Subcultural nostalgia for an internet past: what was ‘vampirefreaks dot com’?
a screenshot from vf, by way of the wayback machine (nov 2005).
if you were an online emo kid, a goth adult, an industrial music fan (or a subcultural groomer) in the 2000s you may have come across a website called vampirefreaks dot com. in its most basic conception, this was a social networking website for (western, english-language) goth, emo and industrial subcultures. it is now been whittled down to an e-commerce website selling subcultural clothing (the social networking aspect was shut down in 2020). imho the website starting losing daily users (1) firstly due to facebook’s growing popularity and centralising effect, and secondly (2) because it ended up becoming a particularly nasty place (with grooming, cultish social groups, hacking and trolling all adding to its eventual demise).
‘vf’ (vampirefreaks) had features commonly found in that time’s social networking sites, such as myspace: message boards, chat rooms, but also ‘art’, ‘music’, ‘events’, ‘cults’ and ‘journals’. again, like myspace, individuals could be ‘ranked’ and ‘rated’ by their peers based on an ever-ephemeral set of social and cultural standards: strenght of friendship, popularity, ‘hotness’, coolness, onliness - take your pick. the content moderation on the website was chaotic because of an unusual rule, here it’s explained by Jonathan Bailey (2006): “moderators can not take any action against premium members, only the site's administrator can do that. While that is fine if the admin is notified and able to act quickly, many times complaints simply do not get passed on or he is unavailable. This gives premium members an extra layer of protection against abuse complaints and makes copyright infringement, along with other abuses, harder to pursue against them.” people on reddit discussing vf often say that this sort of two-tiered moderation system resulted in premium paying groomers running free on the website.

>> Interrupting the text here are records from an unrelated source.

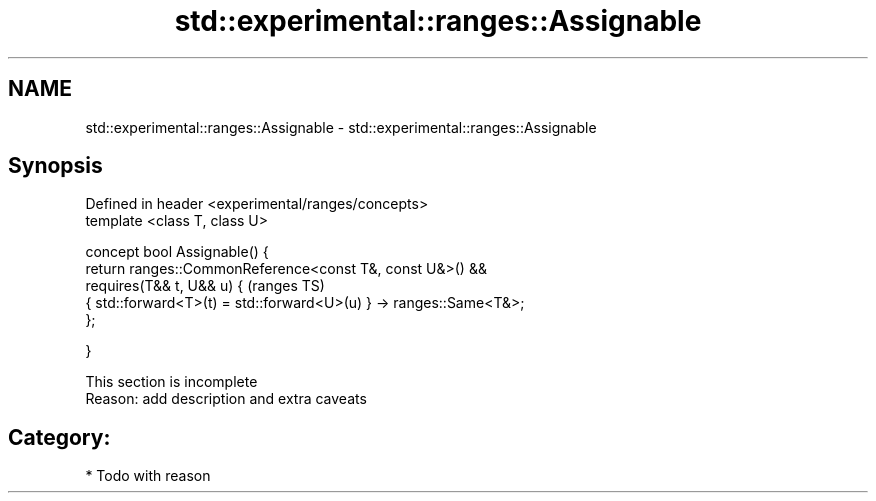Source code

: .TH std::experimental::ranges::Assignable 3 "2018.03.28" "http://cppreference.com" "C++ Standard Libary"
.SH NAME
std::experimental::ranges::Assignable \- std::experimental::ranges::Assignable

.SH Synopsis
   Defined in header <experimental/ranges/concepts>
   template <class T, class U>

   concept bool Assignable() {
   return ranges::CommonReference<const T&, const U&>() &&
   requires(T&& t, U&& u) {                                          (ranges TS)
   { std::forward<T>(t) = std::forward<U>(u) } -> ranges::Same<T&>;
   };

   }

    This section is incomplete
    Reason: add description and extra caveats

.SH Category:

     * Todo with reason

another thing is the rating system. vf’s main landing page had a section with ‘top girls’ and ‘top boys’ listing several usernames belonging to people who had been rated by many people. the rating system was a simple 1-10 spectrum where anyone who wanted to could ‘rate your profile’. being able to rate other people’s popularity/coolness/hotness from 1-10 publicly like this would be an unthinkable feature in today’s digital ecology and cultural sensibilities, mainly because it was public. i think it’s kind of funny that today, we don’t mind being rated if its being done by machinesystems (not our peers, simply speaking) and if the ratings are not publicly visible to our peers (the ratings can stay in the backend of the platform, the ‘black box’). even if we’re bothered by being ranked by digital systems, we understand that invisible metrics and ratings are part of how we access culture (where there is no irl/online dichotomy anymore) thanks to the platformisation and appification of everyday life. it only becomes unsavoury once ratings become a crowd-sourced benchmark of worthiness and personhood, to be decided by online masses in view of everyone.
looking at write-ups and videos lamenting the loss of vf, you can see that the people who miss it most are millenials who experienced the death of the subcultural internet and the centralisation of social networking around big corpo websites. if you want to get a taste of the subcultural net (and you haven’t been morphed into a totally nihilised edge-bot by being on 4chan all the time), you will most likely end up in subreddits (and MAYBE - maybe, some forums) and definitely not on fully-fledged subcultural social networks with landing pages, messageboards, journals, music and event recommendations like vf.
the best part of having access to a subcultural social networking website like vf, as an odd duck in the periphery, was that despite the groomers and abusers (which exist on all platforms - sorry), there was a safe space where you could be a part of a subcultural moment even if you ‘couldn’t be there’ IRL. this was important for someone like me, who for reasons of geography, age and access couldn’t interact with subcultures i was interested in physically. this virtual playground became a place where some of my DIY cultural education happened and where I was able to take in some of the vibes without being physically present in locations in the west.
i think it’s high time for another subcultural network. but who will build it for us and will big corpos kill it before it even becomes a thing?